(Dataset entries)
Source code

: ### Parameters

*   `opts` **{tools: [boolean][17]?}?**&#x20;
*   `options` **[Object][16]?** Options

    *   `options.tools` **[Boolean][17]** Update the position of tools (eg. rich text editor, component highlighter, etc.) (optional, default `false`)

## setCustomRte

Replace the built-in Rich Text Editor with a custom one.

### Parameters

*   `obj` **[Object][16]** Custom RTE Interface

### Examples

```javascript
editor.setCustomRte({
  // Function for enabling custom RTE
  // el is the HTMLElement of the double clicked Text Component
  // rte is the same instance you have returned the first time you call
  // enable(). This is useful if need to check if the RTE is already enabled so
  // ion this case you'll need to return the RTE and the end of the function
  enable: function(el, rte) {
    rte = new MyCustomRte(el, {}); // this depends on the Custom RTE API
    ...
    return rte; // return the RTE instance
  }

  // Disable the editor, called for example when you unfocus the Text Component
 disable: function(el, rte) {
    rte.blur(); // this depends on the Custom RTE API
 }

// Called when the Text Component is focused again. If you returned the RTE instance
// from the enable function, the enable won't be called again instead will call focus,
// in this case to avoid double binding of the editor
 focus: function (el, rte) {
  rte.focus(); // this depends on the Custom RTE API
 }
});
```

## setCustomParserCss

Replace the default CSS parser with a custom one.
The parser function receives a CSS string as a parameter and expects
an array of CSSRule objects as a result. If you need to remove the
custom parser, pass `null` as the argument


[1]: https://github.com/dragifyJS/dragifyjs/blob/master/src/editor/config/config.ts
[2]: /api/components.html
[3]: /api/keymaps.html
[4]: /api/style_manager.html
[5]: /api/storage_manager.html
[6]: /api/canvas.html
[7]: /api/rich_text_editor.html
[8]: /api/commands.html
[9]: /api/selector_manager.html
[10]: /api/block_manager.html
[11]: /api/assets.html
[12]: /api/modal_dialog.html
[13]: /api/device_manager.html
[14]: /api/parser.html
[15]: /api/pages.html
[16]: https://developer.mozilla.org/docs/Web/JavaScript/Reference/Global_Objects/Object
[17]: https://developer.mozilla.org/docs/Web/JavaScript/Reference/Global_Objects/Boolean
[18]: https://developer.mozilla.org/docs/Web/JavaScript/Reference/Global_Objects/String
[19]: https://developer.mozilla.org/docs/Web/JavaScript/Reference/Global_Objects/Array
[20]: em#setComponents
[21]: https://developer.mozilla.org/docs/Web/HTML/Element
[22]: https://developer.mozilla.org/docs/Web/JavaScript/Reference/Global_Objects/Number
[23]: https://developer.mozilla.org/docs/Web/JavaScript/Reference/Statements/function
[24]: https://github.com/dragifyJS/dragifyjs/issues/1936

==

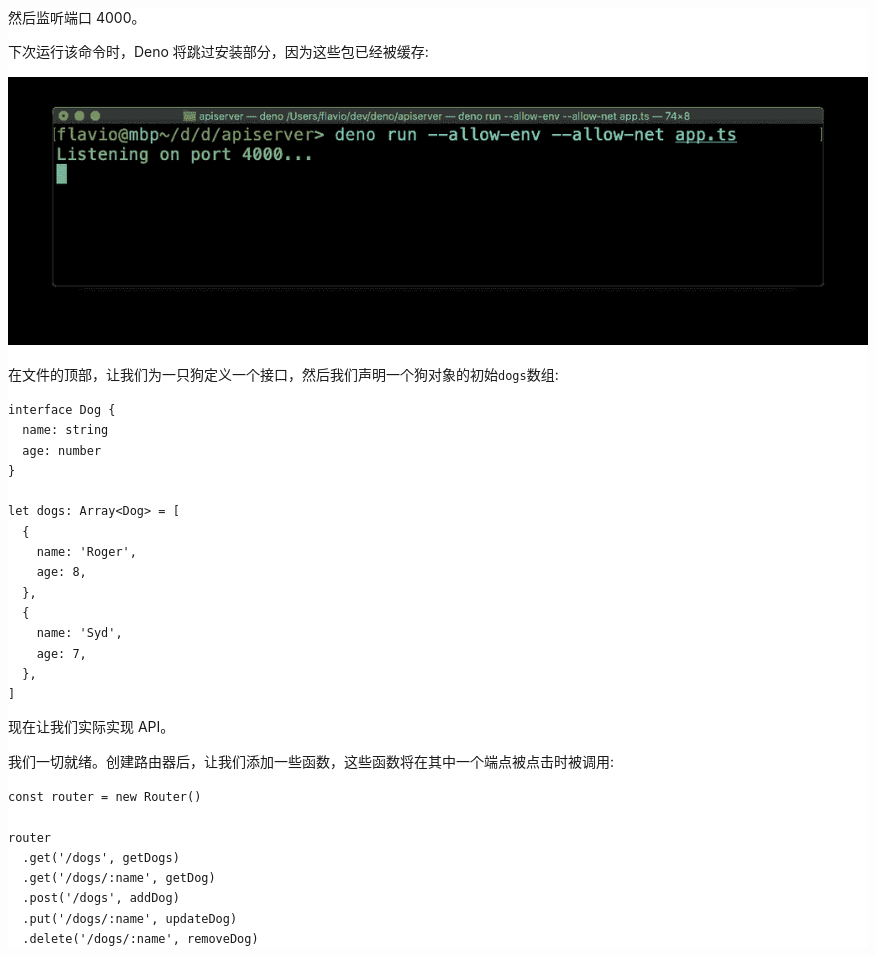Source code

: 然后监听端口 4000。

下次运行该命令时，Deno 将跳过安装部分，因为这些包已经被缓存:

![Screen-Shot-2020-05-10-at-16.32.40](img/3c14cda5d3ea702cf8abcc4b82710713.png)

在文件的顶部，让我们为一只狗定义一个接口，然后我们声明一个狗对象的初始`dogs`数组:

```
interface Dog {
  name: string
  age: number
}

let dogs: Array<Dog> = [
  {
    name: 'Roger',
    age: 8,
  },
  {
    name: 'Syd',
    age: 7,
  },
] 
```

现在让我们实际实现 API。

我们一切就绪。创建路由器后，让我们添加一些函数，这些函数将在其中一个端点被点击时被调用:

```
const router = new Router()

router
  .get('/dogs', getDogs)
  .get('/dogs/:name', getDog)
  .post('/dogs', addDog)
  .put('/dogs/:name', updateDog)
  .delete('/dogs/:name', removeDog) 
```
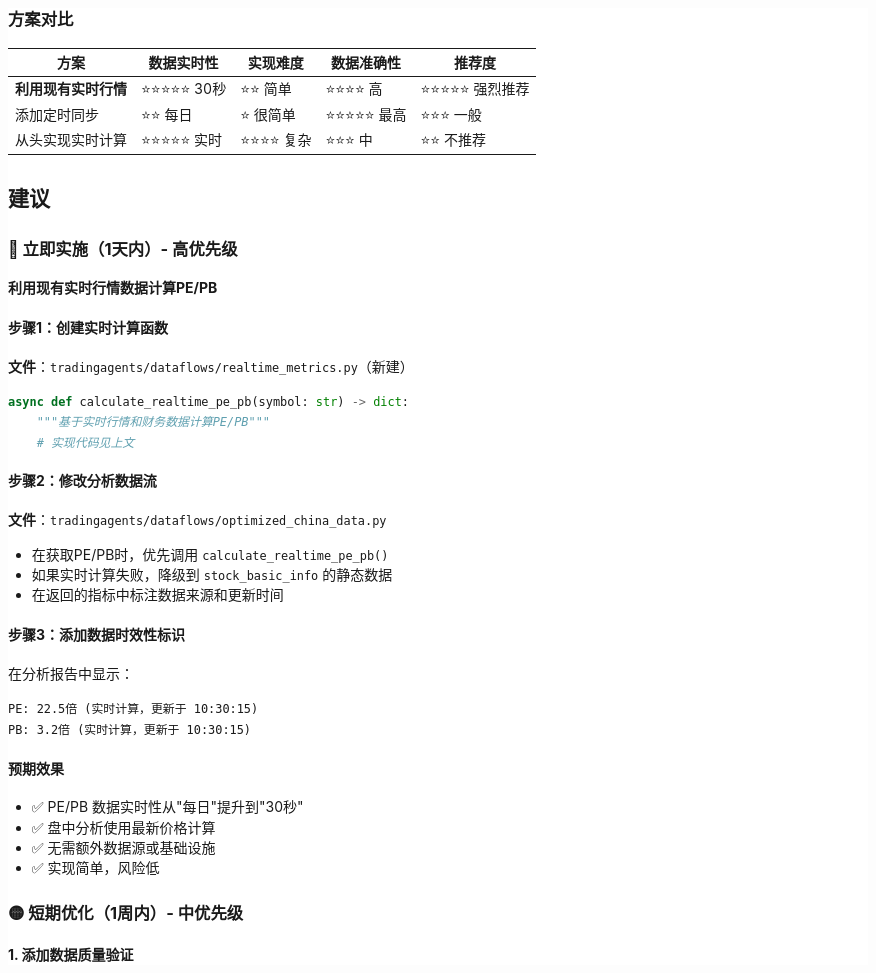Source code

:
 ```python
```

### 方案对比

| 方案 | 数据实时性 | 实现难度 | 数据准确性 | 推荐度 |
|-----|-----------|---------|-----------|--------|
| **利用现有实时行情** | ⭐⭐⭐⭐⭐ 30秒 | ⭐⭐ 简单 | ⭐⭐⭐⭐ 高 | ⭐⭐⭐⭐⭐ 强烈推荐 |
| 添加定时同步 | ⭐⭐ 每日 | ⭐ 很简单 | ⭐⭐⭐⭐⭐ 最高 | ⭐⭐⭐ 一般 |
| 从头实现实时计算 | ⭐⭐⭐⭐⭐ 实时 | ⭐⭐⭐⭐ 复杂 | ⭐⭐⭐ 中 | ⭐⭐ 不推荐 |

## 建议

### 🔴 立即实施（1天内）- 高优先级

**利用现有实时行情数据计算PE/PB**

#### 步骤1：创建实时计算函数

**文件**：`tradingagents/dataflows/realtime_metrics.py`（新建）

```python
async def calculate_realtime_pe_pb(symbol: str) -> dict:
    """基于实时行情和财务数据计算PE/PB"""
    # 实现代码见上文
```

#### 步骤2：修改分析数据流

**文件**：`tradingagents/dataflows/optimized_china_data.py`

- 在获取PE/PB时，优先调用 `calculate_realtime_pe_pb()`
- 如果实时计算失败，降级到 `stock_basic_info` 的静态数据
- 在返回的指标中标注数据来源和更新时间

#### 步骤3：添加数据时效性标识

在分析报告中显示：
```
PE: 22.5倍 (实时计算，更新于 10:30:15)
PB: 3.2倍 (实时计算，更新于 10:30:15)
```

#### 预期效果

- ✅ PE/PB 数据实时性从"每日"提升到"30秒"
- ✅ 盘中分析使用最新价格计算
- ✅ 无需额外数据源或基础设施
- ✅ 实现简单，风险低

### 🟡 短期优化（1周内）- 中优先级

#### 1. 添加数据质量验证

Goal of the exercise
Count every line in the entries above where the word "name" appears; respond with the number alone.

Answer box
6